EXERCISE PROMPT: Quote each of the rows below word for word, omitting the pictures.

(Beginning of RECORD EXCERPTS)

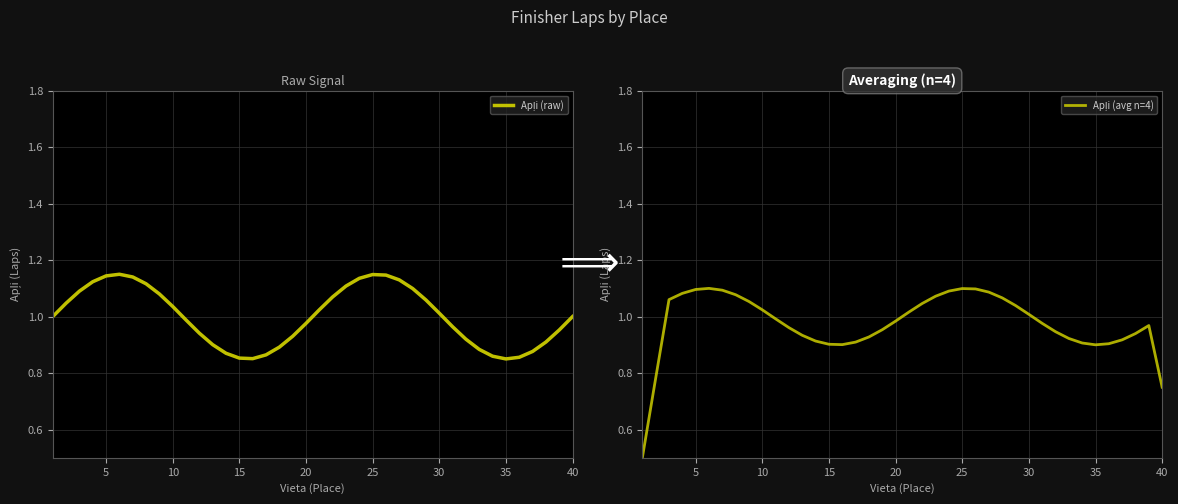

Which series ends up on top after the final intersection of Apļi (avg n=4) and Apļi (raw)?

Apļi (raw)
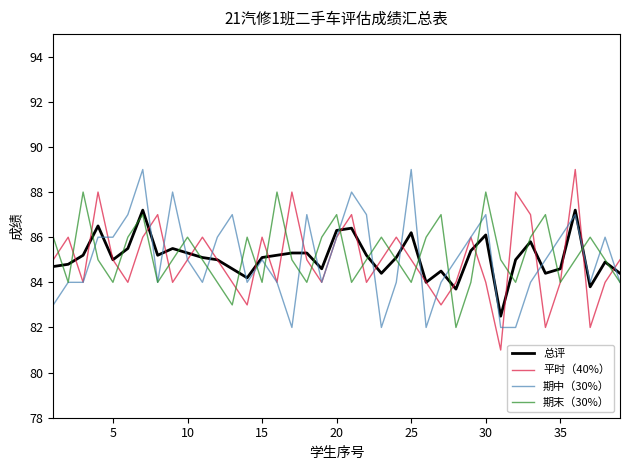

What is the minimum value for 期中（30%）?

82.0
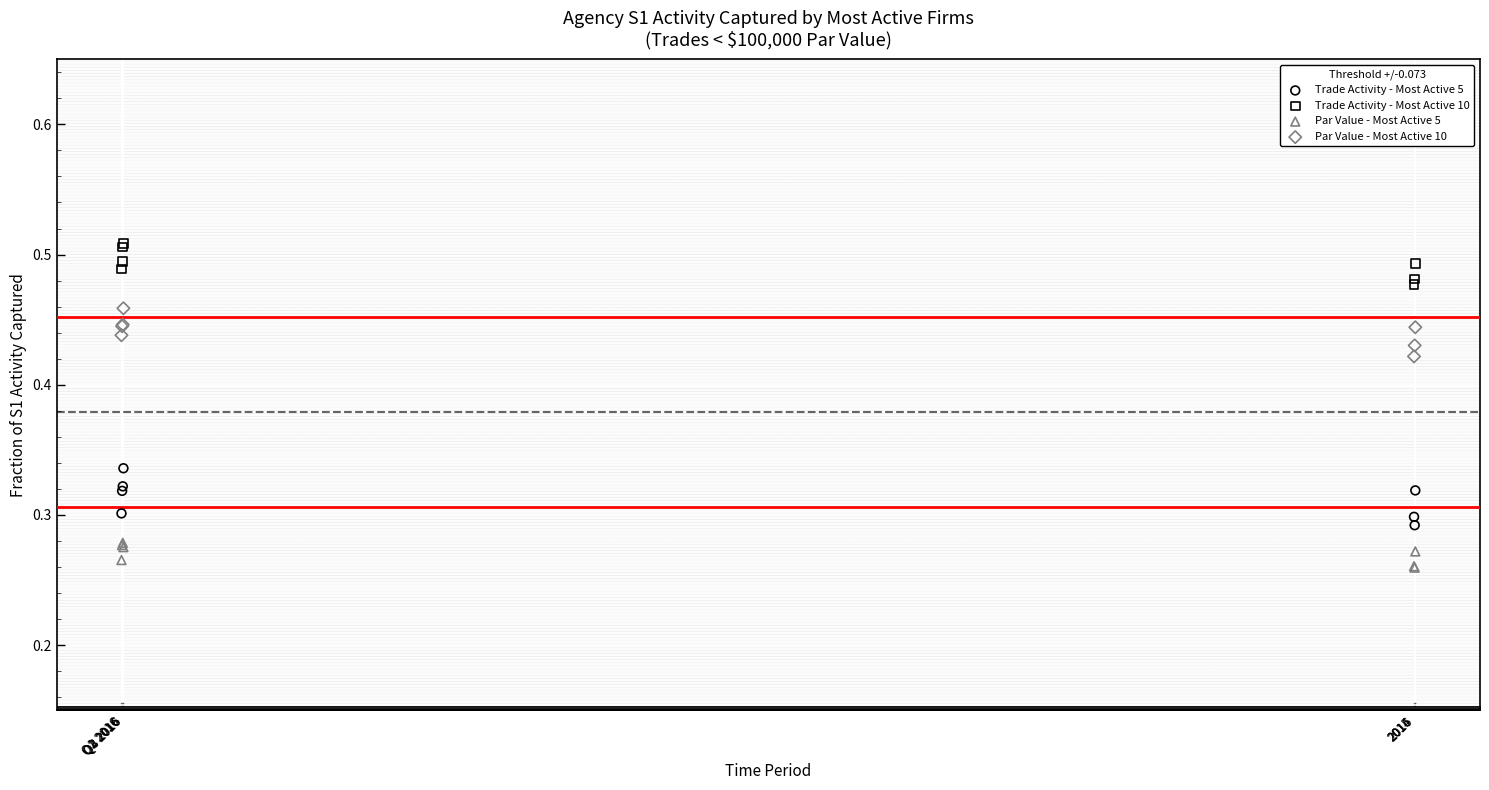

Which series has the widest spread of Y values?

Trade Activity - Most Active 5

(End of RECORD EXCERPTS)

SOLUTION FOR THIS PROBLEM:
Which series ends up on top after the final intersection of Apļi (avg n=4) and Apļi (raw)?

Apļi (raw)

What is the minimum value for 期中（30%）?

82.0

Which series has the widest spread of Y values?

Trade Activity - Most Active 5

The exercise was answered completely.